I saw a post on using argon successfully to leak check a system. How about Co2/argon mixed gas? Is 134 still better to check for leaks because of the small molecular size?
I also seem to see a lot where a sniffer is best to use for leak checks, when using 134, but what about leaving the gauges on for a few days for this check? Might this not work too well because they might tend to leak more than a tight system?
EPA lets you waste a can (or two???) to test for leaks with a good electronic detector in a draft free space, I added the draft free space. Gauges don't work, static pressures will be the same even if you leak out a half a can, but will shift with ambient. You could fill it with 150 psi of air, dip your vehicle in a lake and look for bubbles.

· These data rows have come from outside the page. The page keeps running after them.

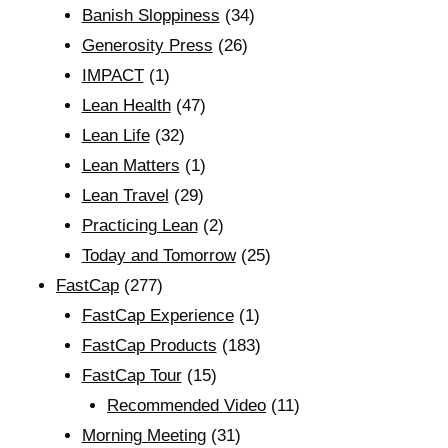
Banish Sloppiness
(34)
Generosity Press
(26)
IMPACT
(1)
Lean Health
(47)
Lean Life
(32)
Lean Matters
(1)
Lean Travel
(29)
Practicing Lean
(2)
Today and Tomorrow
(25)
FastCap
(277)
FastCap Experience
(1)
FastCap Products
(183)
FastCap Tour
(15)
Recommended Video
(11)
Morning Meeting
(31)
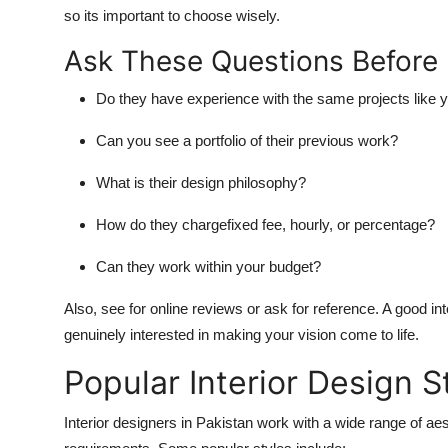
so its important to choose wisely.
Ask These Questions Before 
Do they have experience with the same projects like 
Can you see a portfolio of their previous work?
What is their design philosophy?
How do they chargefixed fee, hourly, or percentage?
Can they work within your budget?
Also, see for online reviews or ask for reference. A good 
genuinely interested in making your vision come to life.
Popular Interior Design S
Interior designers in Pakistan work with a wide range of aes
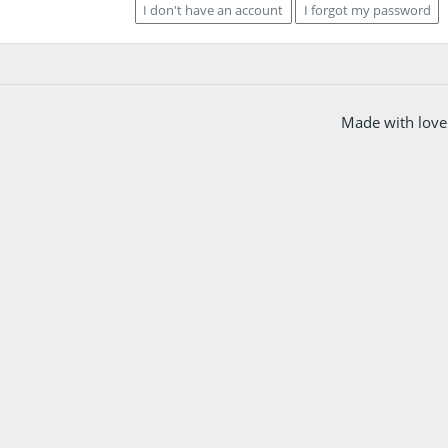
I don't have an account
I forgot my password
Made with love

Nobody puts more R-134a into the environment than the manufacturers of MVAC systems, but the EPA turns their head the other way to this very strong fact. Can only wonder if they are getting fringe benefits from these manufacturers. I have difficult telling the difference when looking under the hood and those piles of stuff my dog leaves behind. But the good news today after watching these many TV ads, you can buy a pile of problems, interest free. All EPA created problems, they are good at that.

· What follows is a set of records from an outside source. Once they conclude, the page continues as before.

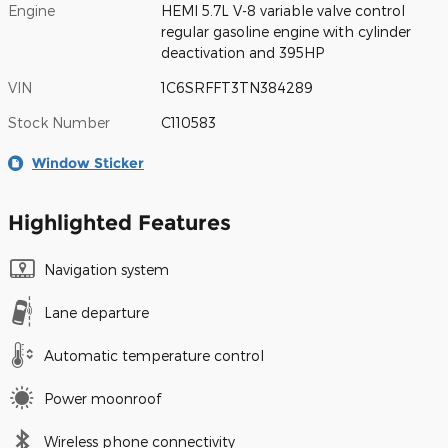
Engine
HEMI 5.7L V-8 variable valve control
regular gasoline engine with cylinder
deactivation and 395HP
VIN
1C6SRFFT3TN384289
Stock Number
C110583
Window Sticker
Highlighted Features
Navigation system
Lane departure
Automatic temperature control
Power moonroof
Wireless phone connectivity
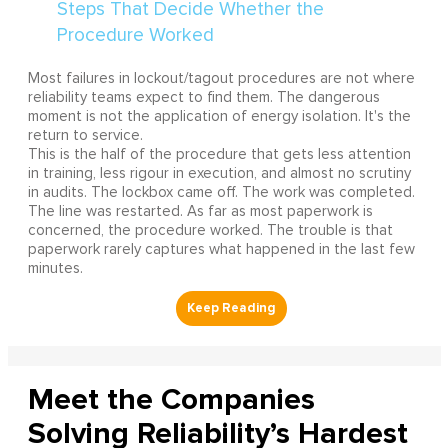
Most failures in lockout/tagout procedures are not where
reliability teams expect to find them. The dangerous
moment is not the application of energy isolation. It's the
return to service.
This is the half of the procedure that gets less attention
in training, less rigour in execution, and almost no scrutiny
in audits. The lockbox came off. The work was completed.
The line was restarted. As far as most paperwork is
concerned, the procedure worked. The trouble is that
paperwork rarely captures what happened in the last few
minutes.
Meet the Companies
Solving Reliability’s Hardest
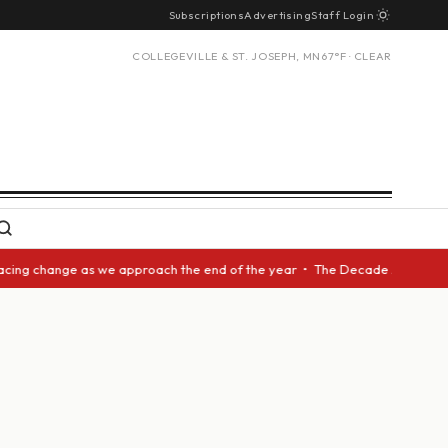
Subscriptions
Advertising
Staff Login
COLLEGEVILLE & ST. JOSEPH, MN
67°F · CLEAR
ing change as we approach the end of the year • The Decade Award should 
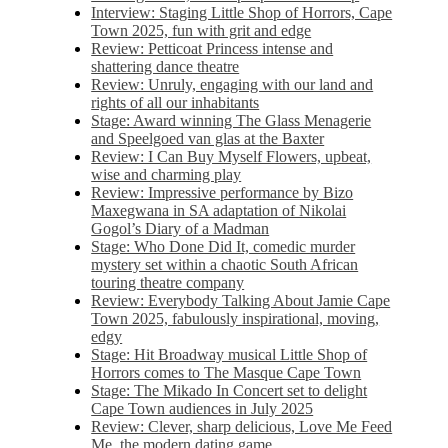
Interview: Staging Little Shop of Horrors, Cape
Town 2025, fun with grit and edge
Review: Petticoat Princess intense and
shattering dance theatre
Review: Unruly, engaging with our land and
rights of all our inhabitants
Stage: Award winning The Glass Menagerie
and Speelgoed van glas at the Baxter
Review: I Can Buy Myself Flowers, upbeat,
wise and charming play
Review: Impressive performance by Bizo
Maxegwana in SA adaptation of Nikolai
Gogol’s Diary of a Madman
Stage: Who Done Did It, comedic murder
mystery set within a chaotic South African
touring theatre company
Review: Everybody Talking About Jamie Cape
Town 2025, fabulously inspirational, moving,
edgy
Stage: Hit Broadway musical Little Shop of
Horrors comes to The Masque Cape Town
Stage: The Mikado In Concert set to delight
Cape Town audiences in July 2025
Review: Clever, sharp delicious, Love Me Feed
Me, the modern dating game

There's no reason to use argon instead of nitrogen unless of course you have some argon on hand and not nitrogen. Sniffers exist for refrigerant and CO2, that's why those are used. When pressure testing with refrigerant, do not exceed the saturation pressure (pressure corresponding to the ambient temperature where the refrigerant will start to condense). Use a proportion of refrigerant in inert gas (nitrogen, argon, etc-- but not air or oxygen!), the refrigerant acts as a "tracer" to be detected by sniffing and the other gas raises the overall pressure to open up leaks. Car evaporators are not built to withstand much more than 150 psi so don't exceed that pressure with non-condensable test gas.

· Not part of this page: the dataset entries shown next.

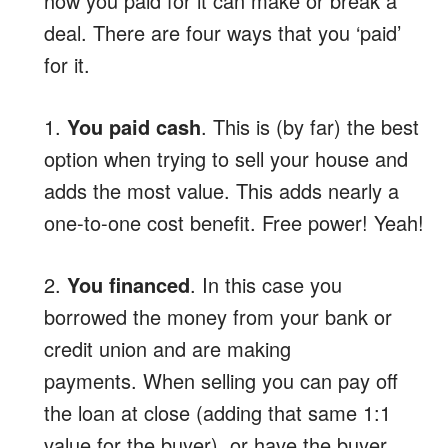
how you paid for it can make or break a
deal. There are four ways that you ‘paid’
for it.
1.
You paid cash
. This is (by far) the best
option when trying to sell your house and
adds the most value. This adds nearly a
one-to-one cost benefit. Free power! Yeah!
2.
You financed
. In this case you
borrowed the money from your bank or
credit union and are making
payments. When selling you can pay off
the loan at close (adding that same 1:1
value for the buyer), or have the buyer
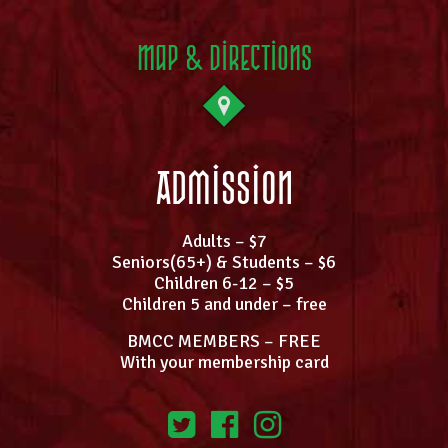
Map & Directions
Admission
Adults – $7
Seniors(65+) & Students – $6
Children 6-12 – $5
Children 5 and under – free
BMCC MEMBERS – FREE
With your membership card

The issue with "small molecules" is actually not leakage, but diffusion through intact "airtight" materials like rubber and glass. (Argon might count as "small" since it exists as single atoms, not molecules). You won't be able to find really small leaks just by looking for pressure loss anyway. Realize that pressure will change with temperature even with a noncondensable gas in a leakproof system, masking the effect of small leaks. Bottom line is that MIG gas should be fine for leak tests.